**What you are asked to do:** A word-for-word transcription of the whole listing is required.

::: Input data

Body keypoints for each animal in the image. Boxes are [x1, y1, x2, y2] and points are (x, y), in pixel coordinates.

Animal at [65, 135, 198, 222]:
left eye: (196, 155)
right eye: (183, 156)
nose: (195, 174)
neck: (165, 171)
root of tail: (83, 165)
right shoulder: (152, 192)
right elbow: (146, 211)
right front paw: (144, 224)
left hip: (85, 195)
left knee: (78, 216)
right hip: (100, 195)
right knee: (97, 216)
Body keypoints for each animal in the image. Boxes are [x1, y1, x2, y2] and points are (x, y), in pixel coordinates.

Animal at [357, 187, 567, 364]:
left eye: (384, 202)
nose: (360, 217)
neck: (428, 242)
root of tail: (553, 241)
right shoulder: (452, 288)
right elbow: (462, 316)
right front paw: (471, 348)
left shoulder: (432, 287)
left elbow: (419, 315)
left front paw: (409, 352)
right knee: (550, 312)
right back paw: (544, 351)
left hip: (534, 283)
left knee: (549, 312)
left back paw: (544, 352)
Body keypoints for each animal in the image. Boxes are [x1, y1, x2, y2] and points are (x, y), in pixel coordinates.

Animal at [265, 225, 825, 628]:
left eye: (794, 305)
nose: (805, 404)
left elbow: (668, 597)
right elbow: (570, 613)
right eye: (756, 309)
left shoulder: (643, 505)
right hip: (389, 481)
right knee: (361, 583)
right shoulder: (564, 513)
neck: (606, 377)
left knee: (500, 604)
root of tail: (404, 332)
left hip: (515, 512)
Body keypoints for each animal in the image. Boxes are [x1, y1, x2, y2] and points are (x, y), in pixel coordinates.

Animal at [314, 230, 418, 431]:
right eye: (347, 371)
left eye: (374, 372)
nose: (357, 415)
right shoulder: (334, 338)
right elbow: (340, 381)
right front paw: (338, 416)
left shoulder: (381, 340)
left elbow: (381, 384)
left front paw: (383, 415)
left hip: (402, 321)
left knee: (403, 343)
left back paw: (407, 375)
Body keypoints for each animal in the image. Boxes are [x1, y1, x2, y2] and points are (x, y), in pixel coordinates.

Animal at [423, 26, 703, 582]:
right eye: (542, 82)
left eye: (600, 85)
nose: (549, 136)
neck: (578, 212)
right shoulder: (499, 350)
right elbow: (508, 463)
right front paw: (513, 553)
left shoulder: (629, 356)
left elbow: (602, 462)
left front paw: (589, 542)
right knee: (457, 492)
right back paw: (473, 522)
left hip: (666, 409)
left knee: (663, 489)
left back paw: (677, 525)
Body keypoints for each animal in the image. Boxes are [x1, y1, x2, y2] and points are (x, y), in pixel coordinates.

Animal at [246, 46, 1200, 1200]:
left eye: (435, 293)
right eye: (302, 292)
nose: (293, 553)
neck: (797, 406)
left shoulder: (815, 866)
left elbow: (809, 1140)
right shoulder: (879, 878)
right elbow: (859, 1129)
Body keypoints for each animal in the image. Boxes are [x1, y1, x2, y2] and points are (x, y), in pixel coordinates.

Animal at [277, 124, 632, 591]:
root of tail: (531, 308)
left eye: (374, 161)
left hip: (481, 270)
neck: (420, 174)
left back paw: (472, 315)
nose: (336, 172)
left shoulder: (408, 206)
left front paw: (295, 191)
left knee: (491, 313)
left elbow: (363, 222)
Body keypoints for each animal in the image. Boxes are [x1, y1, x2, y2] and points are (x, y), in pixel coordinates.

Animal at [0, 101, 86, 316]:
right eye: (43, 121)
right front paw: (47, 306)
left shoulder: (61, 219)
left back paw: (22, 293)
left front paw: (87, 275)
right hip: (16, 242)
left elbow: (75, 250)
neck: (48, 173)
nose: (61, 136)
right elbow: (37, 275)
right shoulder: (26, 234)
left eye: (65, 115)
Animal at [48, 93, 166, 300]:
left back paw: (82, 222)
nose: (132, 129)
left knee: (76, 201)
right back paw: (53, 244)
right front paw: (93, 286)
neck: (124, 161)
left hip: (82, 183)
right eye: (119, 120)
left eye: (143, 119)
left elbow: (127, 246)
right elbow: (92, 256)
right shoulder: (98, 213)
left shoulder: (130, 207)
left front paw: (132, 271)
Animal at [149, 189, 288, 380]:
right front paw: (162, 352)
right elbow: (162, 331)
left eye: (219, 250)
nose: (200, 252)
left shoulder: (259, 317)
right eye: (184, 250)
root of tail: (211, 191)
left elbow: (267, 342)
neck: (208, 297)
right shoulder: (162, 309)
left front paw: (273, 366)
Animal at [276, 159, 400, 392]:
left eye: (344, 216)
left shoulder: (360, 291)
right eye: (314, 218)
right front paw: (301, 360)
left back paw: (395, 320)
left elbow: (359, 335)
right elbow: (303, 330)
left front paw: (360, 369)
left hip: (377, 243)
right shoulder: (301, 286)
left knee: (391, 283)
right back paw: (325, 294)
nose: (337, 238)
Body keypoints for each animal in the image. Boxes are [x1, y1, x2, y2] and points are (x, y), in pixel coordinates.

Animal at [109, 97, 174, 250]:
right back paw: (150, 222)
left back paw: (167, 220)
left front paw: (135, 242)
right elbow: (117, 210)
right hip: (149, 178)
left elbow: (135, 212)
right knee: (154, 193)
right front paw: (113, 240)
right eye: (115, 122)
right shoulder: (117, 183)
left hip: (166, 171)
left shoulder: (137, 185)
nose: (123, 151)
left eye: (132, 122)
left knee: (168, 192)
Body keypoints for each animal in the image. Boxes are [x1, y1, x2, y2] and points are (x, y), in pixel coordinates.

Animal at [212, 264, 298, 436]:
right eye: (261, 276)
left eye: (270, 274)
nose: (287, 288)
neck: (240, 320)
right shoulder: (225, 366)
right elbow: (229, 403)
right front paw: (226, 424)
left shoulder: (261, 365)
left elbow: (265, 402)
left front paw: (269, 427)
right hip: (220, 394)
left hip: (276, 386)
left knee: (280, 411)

::::::

**Response to this exercise:**
Body keypoints for each animal in the image. Boxes are [x1, y1, x2, y2] and points are (x, y), in pixel coordinates.

Animal at [65, 135, 198, 222]:
left eye: (196, 155)
right eye: (183, 156)
nose: (195, 174)
neck: (165, 171)
root of tail: (83, 165)
right shoulder: (152, 192)
right elbow: (146, 211)
right front paw: (144, 224)
left hip: (85, 195)
left knee: (78, 216)
right hip: (100, 195)
right knee: (97, 216)
Body keypoints for each animal in the image. Boxes are [x1, y1, x2, y2] and points are (x, y), in pixel coordinates.

Animal at [357, 187, 567, 364]:
left eye: (384, 202)
nose: (360, 217)
neck: (428, 242)
root of tail: (553, 241)
right shoulder: (452, 288)
right elbow: (462, 316)
right front paw: (471, 348)
left shoulder: (432, 287)
left elbow: (419, 315)
left front paw: (409, 352)
right knee: (550, 312)
right back paw: (544, 351)
left hip: (534, 283)
left knee: (549, 312)
left back paw: (544, 352)
Body keypoints for each animal in the image. Boxes are [x1, y1, x2, y2] and points are (x, y), in pixel coordinates.

Animal at [265, 225, 825, 628]:
left eye: (794, 305)
nose: (805, 404)
left elbow: (668, 597)
right elbow: (570, 613)
right eye: (756, 309)
left shoulder: (643, 505)
right hip: (389, 481)
right knee: (361, 583)
right shoulder: (564, 513)
neck: (606, 377)
left knee: (500, 604)
root of tail: (404, 332)
left hip: (515, 512)
Body keypoints for each animal in the image. Boxes are [x1, y1, x2, y2] and points are (x, y), in pixel coordinates.

Animal at [314, 230, 418, 431]:
right eye: (347, 371)
left eye: (374, 372)
nose: (357, 415)
right shoulder: (334, 338)
right elbow: (340, 381)
right front paw: (338, 416)
left shoulder: (381, 340)
left elbow: (381, 384)
left front paw: (383, 415)
left hip: (402, 321)
left knee: (403, 343)
left back paw: (407, 375)
Body keypoints for each animal in the image. Boxes are [x1, y1, x2, y2] and points are (x, y), in pixel coordinates.

Animal at [423, 26, 703, 582]:
right eye: (542, 82)
left eye: (600, 85)
nose: (549, 136)
neck: (578, 212)
right shoulder: (499, 350)
right elbow: (508, 463)
right front paw: (513, 553)
left shoulder: (629, 356)
left elbow: (602, 462)
left front paw: (589, 542)
right knee: (457, 492)
right back paw: (473, 522)
left hip: (666, 409)
left knee: (663, 489)
left back paw: (677, 525)
Body keypoints for each animal in the image. Boxes are [x1, y1, x2, y2] and points are (x, y), in pixel coordinates.

Animal at [246, 46, 1200, 1200]:
left eye: (435, 293)
right eye: (302, 292)
nose: (293, 553)
neck: (797, 406)
left shoulder: (815, 866)
left elbow: (809, 1140)
right shoulder: (879, 878)
right elbow: (859, 1129)
Body keypoints for each animal in the image. Boxes are [x1, y1, x2, y2] and points are (x, y), in pixel coordinates.

Animal at [277, 124, 632, 591]:
root of tail: (531, 308)
left eye: (374, 161)
left hip: (481, 270)
neck: (420, 174)
left back paw: (472, 315)
nose: (336, 172)
left shoulder: (408, 206)
left front paw: (295, 191)
left knee: (491, 313)
left elbow: (363, 222)
Body keypoints for each animal in the image. Boxes are [x1, y1, x2, y2] and points are (x, y), in pixel coordinates.

Animal at [0, 101, 86, 316]:
right eye: (43, 121)
right front paw: (47, 306)
left shoulder: (61, 219)
left back paw: (22, 293)
left front paw: (87, 275)
right hip: (16, 242)
left elbow: (75, 250)
neck: (48, 173)
nose: (61, 136)
right elbow: (37, 275)
right shoulder: (26, 234)
left eye: (65, 115)
Animal at [48, 93, 166, 300]:
left back paw: (82, 222)
nose: (132, 129)
left knee: (76, 201)
right back paw: (53, 244)
right front paw: (93, 286)
neck: (124, 161)
left hip: (82, 183)
right eye: (119, 120)
left eye: (143, 119)
left elbow: (127, 246)
right elbow: (92, 256)
right shoulder: (98, 213)
left shoulder: (130, 207)
left front paw: (132, 271)
Animal at [149, 189, 288, 380]:
right front paw: (162, 352)
right elbow: (162, 331)
left eye: (219, 250)
nose: (200, 252)
left shoulder: (259, 317)
right eye: (184, 250)
root of tail: (211, 191)
left elbow: (267, 342)
neck: (208, 297)
right shoulder: (162, 309)
left front paw: (273, 366)
Animal at [276, 159, 400, 392]:
left eye: (344, 216)
left shoulder: (360, 291)
right eye: (314, 218)
right front paw: (301, 360)
left back paw: (395, 320)
left elbow: (359, 335)
right elbow: (303, 330)
left front paw: (360, 369)
left hip: (377, 243)
right shoulder: (301, 286)
left knee: (391, 283)
right back paw: (325, 294)
nose: (337, 238)
Body keypoints for each animal in the image. Boxes are [x1, y1, x2, y2] and points are (x, y), in pixel coordinates.

Animal at [109, 97, 174, 250]:
right back paw: (150, 222)
left back paw: (167, 220)
left front paw: (135, 242)
right elbow: (117, 210)
right hip: (149, 178)
left elbow: (135, 212)
right knee: (154, 193)
right front paw: (113, 240)
right eye: (115, 122)
right shoulder: (117, 183)
left hip: (166, 171)
left shoulder: (137, 185)
nose: (123, 151)
left eye: (132, 122)
left knee: (168, 192)
Body keypoints for each animal in the image. Boxes are [x1, y1, x2, y2] and points are (x, y), in pixel coordinates.

Animal at [212, 264, 298, 436]:
right eye: (261, 276)
left eye: (270, 274)
nose: (287, 288)
neck: (240, 320)
right shoulder: (225, 366)
right elbow: (229, 403)
right front paw: (226, 424)
left shoulder: (261, 365)
left elbow: (265, 402)
left front paw: (269, 427)
right hip: (220, 394)
left hip: (276, 386)
left knee: (280, 411)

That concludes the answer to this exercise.